"In Dialogue" is the second, limited edition publication of its kind produced by Pratt Institute's Graduate Communications and Package Design Department. The book provides an alternative to the typical design school catalog; more student-oriented, more personal, and therefore more indicative of the GradComD environment and experience.
Dialogue is central to a GradComD student's education and thus it is the central concept around which this publication was constructed. The book contains conversations between current students, interviews with faculty, and longer roundtable discussions with a variety of people affiliated with our department. We wanted to create a book that reflects how — as designers — we are constantly engaged in multiple dialogues with ourselves, our community, and our work. We do not work alone, but are constantly influenced by our experiences, collaborators, classmates, and audiences. The concept of dialogue is not restricted to words; we investigated the relationship of visual elements, a dialogue between forms, and the more conceptual dialogue between design theory and practice.
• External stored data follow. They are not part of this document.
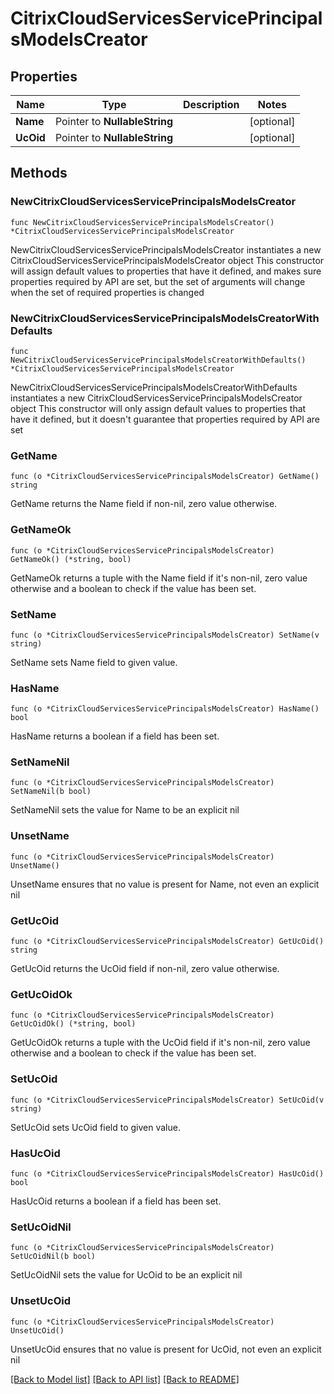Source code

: # CitrixCloudServicesServicePrincipalsModelsCreator

## Properties

Name | Type | Description | Notes
------------ | ------------- | ------------- | -------------
**Name** | Pointer to **NullableString** |  | [optional] 
**UcOid** | Pointer to **NullableString** |  | [optional] 

## Methods

### NewCitrixCloudServicesServicePrincipalsModelsCreator

`func NewCitrixCloudServicesServicePrincipalsModelsCreator() *CitrixCloudServicesServicePrincipalsModelsCreator`

NewCitrixCloudServicesServicePrincipalsModelsCreator instantiates a new CitrixCloudServicesServicePrincipalsModelsCreator object
This constructor will assign default values to properties that have it defined,
and makes sure properties required by API are set, but the set of arguments
will change when the set of required properties is changed

### NewCitrixCloudServicesServicePrincipalsModelsCreatorWithDefaults

`func NewCitrixCloudServicesServicePrincipalsModelsCreatorWithDefaults() *CitrixCloudServicesServicePrincipalsModelsCreator`

NewCitrixCloudServicesServicePrincipalsModelsCreatorWithDefaults instantiates a new CitrixCloudServicesServicePrincipalsModelsCreator object
This constructor will only assign default values to properties that have it defined,
but it doesn't guarantee that properties required by API are set

### GetName

`func (o *CitrixCloudServicesServicePrincipalsModelsCreator) GetName() string`

GetName returns the Name field if non-nil, zero value otherwise.

### GetNameOk

`func (o *CitrixCloudServicesServicePrincipalsModelsCreator) GetNameOk() (*string, bool)`

GetNameOk returns a tuple with the Name field if it's non-nil, zero value otherwise
and a boolean to check if the value has been set.

### SetName

`func (o *CitrixCloudServicesServicePrincipalsModelsCreator) SetName(v string)`

SetName sets Name field to given value.

### HasName

`func (o *CitrixCloudServicesServicePrincipalsModelsCreator) HasName() bool`

HasName returns a boolean if a field has been set.

### SetNameNil

`func (o *CitrixCloudServicesServicePrincipalsModelsCreator) SetNameNil(b bool)`

 SetNameNil sets the value for Name to be an explicit nil

### UnsetName
`func (o *CitrixCloudServicesServicePrincipalsModelsCreator) UnsetName()`

UnsetName ensures that no value is present for Name, not even an explicit nil
### GetUcOid

`func (o *CitrixCloudServicesServicePrincipalsModelsCreator) GetUcOid() string`

GetUcOid returns the UcOid field if non-nil, zero value otherwise.

### GetUcOidOk

`func (o *CitrixCloudServicesServicePrincipalsModelsCreator) GetUcOidOk() (*string, bool)`

GetUcOidOk returns a tuple with the UcOid field if it's non-nil, zero value otherwise
and a boolean to check if the value has been set.

### SetUcOid

`func (o *CitrixCloudServicesServicePrincipalsModelsCreator) SetUcOid(v string)`

SetUcOid sets UcOid field to given value.

### HasUcOid

`func (o *CitrixCloudServicesServicePrincipalsModelsCreator) HasUcOid() bool`

HasUcOid returns a boolean if a field has been set.

### SetUcOidNil

`func (o *CitrixCloudServicesServicePrincipalsModelsCreator) SetUcOidNil(b bool)`

 SetUcOidNil sets the value for UcOid to be an explicit nil

### UnsetUcOid
`func (o *CitrixCloudServicesServicePrincipalsModelsCreator) UnsetUcOid()`

UnsetUcOid ensures that no value is present for UcOid, not even an explicit nil

[[Back to Model list]](../README.md#documentation-for-models) [[Back to API list]](../README.md#documentation-for-api-endpoints) [[Back to README]](../README.md)


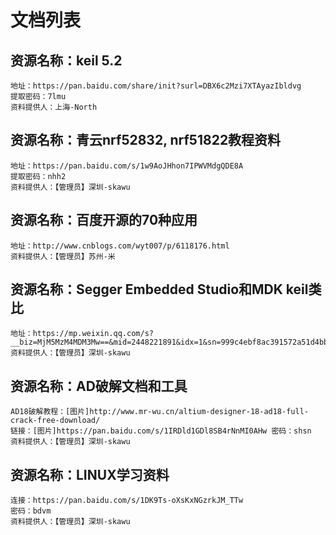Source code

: # 文档列表

## 资源名称：keil 5.2   
	地址：https://pan.baidu.com/share/init?surl=DBX6c2Mzi7XTAyazIbldvg    
	提取密码：7lmu   
	资料提供人：上海-North   


## 资源名称：青云nrf52832, nrf51822教程资料
	地址：https://pan.baidu.com/s/1w9AoJHhon7IPWVMdgQDE8A   
	提取密码：nhh2   
	资料提供人：【管理员】深圳-skawu   
  
## 资源名称：百度开源的70种应用    
	地址：http://www.cnblogs.com/wyt007/p/6118176.html    
	资料提供人：【管理员】苏州-米   

## 资源名称：Segger Embedded Studio和MDK keil类比   
	地址：https://mp.weixin.qq.com/s?__biz=MjM5MzM4MDM3Mw==&mid=2448221891&idx=1&sn=999c4ebf8ac391572a51d4bb569d9339&chksm=b28fa7b985f82eaf4e9b7955b3582df7cf83ef92efbe2e7d4bab9230e6ccc7effb67d5124238&mpshare=1&scene=23&srcid=0511sThQM8XFQiR5p3gjbrhy#rd   
	资料提供人：【管理员】深圳-skawu   

## 资源名称：AD破解文档和工具
	AD18破解教程：[图片]http://www.mr-wu.cn/altium-designer-18-ad18-full-crack-free-download/
	链接：[图片]https://pan.baidu.com/s/1IRDld1GDl8SB4rNnMI0AHw 密码：shsn
	资料提供人：【管理员】深圳-skawu


## 资源名称：LINUX学习资料
	连接：https://pan.baidu.com/s/1DK9Ts-oXsKxNGzrkJM_TTw
	密码：bdvm
	资料提供人：【管理员】深圳-skawu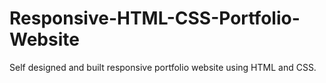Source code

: # Responsive-HTML-CSS-Portfolio-Website
Self designed and built responsive portfolio website using HTML and CSS. 
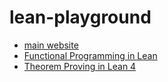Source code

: # lean-playground

- [main website](https://lean-lang.org/)
- [Functional Programming in Lean](https://lean-lang.org/functional_programming_in_lean/)
- [Theorem Proving in Lean 4](https://lean-lang.org/theorem_proving_in_lean4/)
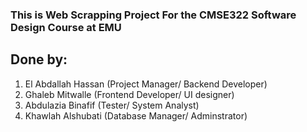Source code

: ### This is Web Scrapping Project For the CMSE322 Software Design Course at EMU
## Done by: 
1. El Abdallah Hassan (Project Manager/ Backend Developer)
2. Ghaleb Mitwalle (Frontend Developer/ UI designer)
3. Abdulazia Binafif (Tester/ System Analyst)
4. Khawlah Alshubati (Database Manager/ Adminstrator)
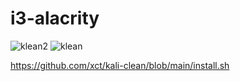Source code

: # i3-alacrity

![klean2](https://user-images.githubusercontent.com/103221169/215349105-cefbc3ee-79b3-4f57-86df-7aa125d09a66.png)
![klean](https://user-images.githubusercontent.com/103221169/215349104-de5aa3a4-b0be-4d53-9051-44641b78e68d.png)


https://github.com/xct/kali-clean/blob/main/install.sh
This book was designed and developed by current Pratt Graduate Communications & Package Design students led by one of its faculty members. The book team collaborated on all aspects of this publication, from developing the conceptual framework to creating visual and editorial raw materials, design, conducting and transcribing interviews, editing, and original photography.
One of our main goals was to create a non-traditional view book or catalog that promotes the Pratt department through a portrayal based primarily on actual transcribed conversations, imagery, and other raw materials culled from student interchanges and roundtable discussions between students, faculty, and alumni.
The book structure itself reflects the idea of a dialogue or conversation, and evolves from "Greetings" and "Introductions" to the last "Transitions" section that would take a prospective applicant to potentially entering the program.
The book team set up 2 different "Roundtable" discussion sessions where a handful of students, faculty and alumni met to discuss various issues around design practice and our profession.
The book itself reflects dialogue visually in "visual dialogue pages" of visual juxtapositions, overhead process images of people collaborating, a turning of the book orientation to read and experience the "Roundtable's," and a gradient that spans the entire breadth of the book from front to back, and that organizes the sequence in terms of color.